Extract to read =
──────────────────────────────
Even the best social impact programs fail if no one participates in them. But despite many people’s desire to do good, companies often struggle to motivate employees to participate.
A recent webinar we hosted on creating an environmental program included plenty of pro tips on how to engage employees.
Diz Petit runs LiquiDonate, a software startup to help companies donate excess inventory to nonprofits and was an early-stage Postmates delivery service. Naomi Seth works as a Chief People Officer at OSF Digital, a digital transformation and Salesforce agency with offices in 25 countries around the globe. Both offered invaluable (and actionable!) advice on how to get employees involved.
Postmates, the pickup and delivery service, took the 1% pledge early in their company journey. Right from the start, the company knew that they wanted 1% of employee time dedicated to volunteering. But ensuring that each employee used their 21 hours of volunteer time off (VTO) took some work.
Diz Petit, formerly the 15th employee at Postmates, explained some of the techniques that the company used during her tenure.
──────────────────────────────
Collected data
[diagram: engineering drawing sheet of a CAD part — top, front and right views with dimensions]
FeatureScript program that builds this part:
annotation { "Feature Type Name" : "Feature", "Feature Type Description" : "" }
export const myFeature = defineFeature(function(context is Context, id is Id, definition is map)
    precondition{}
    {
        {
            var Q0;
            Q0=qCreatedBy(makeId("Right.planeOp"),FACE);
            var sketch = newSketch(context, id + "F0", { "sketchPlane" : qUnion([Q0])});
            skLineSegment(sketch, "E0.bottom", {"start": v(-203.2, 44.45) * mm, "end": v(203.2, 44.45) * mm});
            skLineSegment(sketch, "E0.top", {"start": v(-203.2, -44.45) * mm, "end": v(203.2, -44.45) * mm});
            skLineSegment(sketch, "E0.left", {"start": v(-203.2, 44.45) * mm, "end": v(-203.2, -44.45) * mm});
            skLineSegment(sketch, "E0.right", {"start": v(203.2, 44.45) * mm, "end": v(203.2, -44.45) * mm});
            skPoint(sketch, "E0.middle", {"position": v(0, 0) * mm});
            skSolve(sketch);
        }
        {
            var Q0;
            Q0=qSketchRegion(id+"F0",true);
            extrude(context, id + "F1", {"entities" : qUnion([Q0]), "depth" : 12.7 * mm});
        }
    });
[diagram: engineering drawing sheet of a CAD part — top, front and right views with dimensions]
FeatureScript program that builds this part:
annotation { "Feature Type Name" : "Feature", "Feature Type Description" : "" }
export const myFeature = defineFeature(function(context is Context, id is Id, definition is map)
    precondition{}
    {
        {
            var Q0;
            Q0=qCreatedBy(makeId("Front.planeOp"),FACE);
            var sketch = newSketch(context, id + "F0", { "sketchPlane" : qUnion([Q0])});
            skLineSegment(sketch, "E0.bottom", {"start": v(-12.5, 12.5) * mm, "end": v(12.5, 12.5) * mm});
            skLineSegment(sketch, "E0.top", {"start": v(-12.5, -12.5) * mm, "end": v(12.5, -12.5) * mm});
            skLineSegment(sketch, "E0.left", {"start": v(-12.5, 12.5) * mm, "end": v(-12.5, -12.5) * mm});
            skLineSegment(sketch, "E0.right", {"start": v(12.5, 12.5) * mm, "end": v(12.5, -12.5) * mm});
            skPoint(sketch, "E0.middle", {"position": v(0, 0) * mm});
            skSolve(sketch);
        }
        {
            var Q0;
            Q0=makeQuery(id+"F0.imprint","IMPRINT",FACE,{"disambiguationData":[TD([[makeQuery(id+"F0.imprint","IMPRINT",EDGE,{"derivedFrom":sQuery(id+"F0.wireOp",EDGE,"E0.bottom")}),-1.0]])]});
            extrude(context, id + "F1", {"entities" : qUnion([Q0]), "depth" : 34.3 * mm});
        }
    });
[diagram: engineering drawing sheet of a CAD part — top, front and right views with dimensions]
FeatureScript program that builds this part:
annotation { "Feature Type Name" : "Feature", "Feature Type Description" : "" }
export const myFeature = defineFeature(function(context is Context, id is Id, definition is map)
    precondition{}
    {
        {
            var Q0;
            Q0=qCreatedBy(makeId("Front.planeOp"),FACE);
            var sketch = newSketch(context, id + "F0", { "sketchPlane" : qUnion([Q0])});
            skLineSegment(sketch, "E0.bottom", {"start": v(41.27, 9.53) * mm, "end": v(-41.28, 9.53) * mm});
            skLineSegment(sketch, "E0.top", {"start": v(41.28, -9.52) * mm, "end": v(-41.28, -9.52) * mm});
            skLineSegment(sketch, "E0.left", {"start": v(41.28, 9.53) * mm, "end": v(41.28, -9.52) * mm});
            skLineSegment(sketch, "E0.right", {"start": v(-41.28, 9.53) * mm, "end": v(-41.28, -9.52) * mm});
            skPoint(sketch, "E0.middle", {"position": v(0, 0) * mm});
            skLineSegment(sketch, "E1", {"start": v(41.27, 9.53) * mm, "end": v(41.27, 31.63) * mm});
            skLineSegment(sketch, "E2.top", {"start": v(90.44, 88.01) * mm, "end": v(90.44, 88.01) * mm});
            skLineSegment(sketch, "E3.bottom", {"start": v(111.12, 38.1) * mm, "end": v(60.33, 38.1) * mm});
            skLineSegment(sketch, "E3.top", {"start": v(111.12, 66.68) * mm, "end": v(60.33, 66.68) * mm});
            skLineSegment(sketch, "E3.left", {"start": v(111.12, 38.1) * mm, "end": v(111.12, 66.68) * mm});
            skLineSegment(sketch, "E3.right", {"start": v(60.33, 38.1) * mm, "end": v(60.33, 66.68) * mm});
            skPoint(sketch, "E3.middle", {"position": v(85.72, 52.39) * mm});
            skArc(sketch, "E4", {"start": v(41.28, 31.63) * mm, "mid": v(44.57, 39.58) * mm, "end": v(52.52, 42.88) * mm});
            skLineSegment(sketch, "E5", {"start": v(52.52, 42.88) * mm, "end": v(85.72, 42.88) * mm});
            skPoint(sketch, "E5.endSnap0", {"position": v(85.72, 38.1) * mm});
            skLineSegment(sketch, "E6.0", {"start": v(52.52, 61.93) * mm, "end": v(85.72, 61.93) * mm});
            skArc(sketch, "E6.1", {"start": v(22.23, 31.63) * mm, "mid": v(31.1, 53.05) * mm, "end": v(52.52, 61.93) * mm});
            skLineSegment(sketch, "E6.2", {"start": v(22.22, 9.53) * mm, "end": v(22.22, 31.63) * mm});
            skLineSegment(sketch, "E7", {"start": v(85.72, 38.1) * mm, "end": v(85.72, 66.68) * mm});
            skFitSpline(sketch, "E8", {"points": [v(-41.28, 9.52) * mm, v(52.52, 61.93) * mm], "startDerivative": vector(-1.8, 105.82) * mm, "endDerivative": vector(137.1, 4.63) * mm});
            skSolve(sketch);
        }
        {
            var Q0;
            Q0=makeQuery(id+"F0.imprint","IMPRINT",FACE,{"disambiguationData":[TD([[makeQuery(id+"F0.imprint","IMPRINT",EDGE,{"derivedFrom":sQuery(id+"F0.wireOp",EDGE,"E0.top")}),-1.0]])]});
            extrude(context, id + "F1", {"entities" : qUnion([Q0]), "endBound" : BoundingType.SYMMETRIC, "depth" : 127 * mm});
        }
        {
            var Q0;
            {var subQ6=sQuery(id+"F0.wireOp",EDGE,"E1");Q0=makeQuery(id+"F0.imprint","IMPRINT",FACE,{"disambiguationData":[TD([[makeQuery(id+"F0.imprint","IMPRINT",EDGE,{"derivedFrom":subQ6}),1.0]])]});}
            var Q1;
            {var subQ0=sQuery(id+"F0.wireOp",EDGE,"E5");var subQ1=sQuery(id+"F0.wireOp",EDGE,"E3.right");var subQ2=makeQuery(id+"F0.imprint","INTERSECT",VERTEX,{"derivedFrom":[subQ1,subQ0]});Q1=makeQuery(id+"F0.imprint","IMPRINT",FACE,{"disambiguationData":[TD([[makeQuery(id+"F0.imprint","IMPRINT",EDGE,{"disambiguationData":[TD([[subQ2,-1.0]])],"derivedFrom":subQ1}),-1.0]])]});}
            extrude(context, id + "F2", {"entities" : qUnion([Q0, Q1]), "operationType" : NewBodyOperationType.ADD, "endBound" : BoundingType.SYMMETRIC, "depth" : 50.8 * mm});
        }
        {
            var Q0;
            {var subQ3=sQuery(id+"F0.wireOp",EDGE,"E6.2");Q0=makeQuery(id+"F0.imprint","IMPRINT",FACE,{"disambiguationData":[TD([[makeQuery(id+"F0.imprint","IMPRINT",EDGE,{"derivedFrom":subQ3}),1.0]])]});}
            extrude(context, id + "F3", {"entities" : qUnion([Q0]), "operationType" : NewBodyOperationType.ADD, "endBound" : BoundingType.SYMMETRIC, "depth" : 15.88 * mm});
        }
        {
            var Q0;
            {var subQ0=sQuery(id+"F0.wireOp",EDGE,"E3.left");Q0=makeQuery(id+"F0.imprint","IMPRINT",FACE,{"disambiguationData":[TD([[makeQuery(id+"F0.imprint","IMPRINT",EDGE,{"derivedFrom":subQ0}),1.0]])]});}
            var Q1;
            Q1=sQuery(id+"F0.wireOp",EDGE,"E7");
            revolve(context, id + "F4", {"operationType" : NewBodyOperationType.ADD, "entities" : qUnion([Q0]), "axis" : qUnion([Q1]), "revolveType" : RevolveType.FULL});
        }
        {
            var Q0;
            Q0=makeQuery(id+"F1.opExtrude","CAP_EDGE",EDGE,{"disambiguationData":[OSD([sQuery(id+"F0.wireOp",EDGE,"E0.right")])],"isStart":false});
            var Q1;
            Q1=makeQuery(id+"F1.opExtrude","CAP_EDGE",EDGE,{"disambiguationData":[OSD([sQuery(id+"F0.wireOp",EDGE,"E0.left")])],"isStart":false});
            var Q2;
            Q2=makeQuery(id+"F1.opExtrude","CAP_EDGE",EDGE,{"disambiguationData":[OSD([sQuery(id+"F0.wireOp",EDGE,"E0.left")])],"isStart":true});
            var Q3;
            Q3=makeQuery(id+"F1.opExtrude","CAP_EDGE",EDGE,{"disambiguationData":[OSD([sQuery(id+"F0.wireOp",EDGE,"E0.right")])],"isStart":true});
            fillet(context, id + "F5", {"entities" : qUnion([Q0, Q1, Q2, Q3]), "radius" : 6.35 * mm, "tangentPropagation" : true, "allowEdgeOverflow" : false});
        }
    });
──────────────────────────────
Parts of the exercise =
1. Please copy the passage on employee engagement word for word, everything from "Diz Petit runs" down to "during her tenure.".
2. Answer these questions from the passage on employee engagement:
(a) In how many countries does OSF Digital have offices?
(b) How many hours of volunteer time off was each Postmates employee to use?
(c) What number employee was Diz Petit at Postmates?

Solution set =
1.
Diz Petit runs LiquiDonate, a software startup to help companies donate excess inventory to nonprofits and was an early-stage Postmates delivery service. Naomi Seth works as a Chief People Officer at OSF Digital, a digital transformation and Salesforce agency with offices in 25 countries around the globe. Both offered invaluable (and actionable!) advice on how to get employees involved.
Postmates, the pickup and delivery service, took the 1% pledge early in their company journey. Right from the start, the company knew that they wanted 1% of employee time dedicated to volunteering. But ensuring that each employee used their 21 hours of volunteer time off (VTO) took some work.
Diz Petit, formerly the 15th employee at Postmates, explained some of the techniques that the company used during her tenure.

2.
(a) 25
(b) 21
(c) The 15th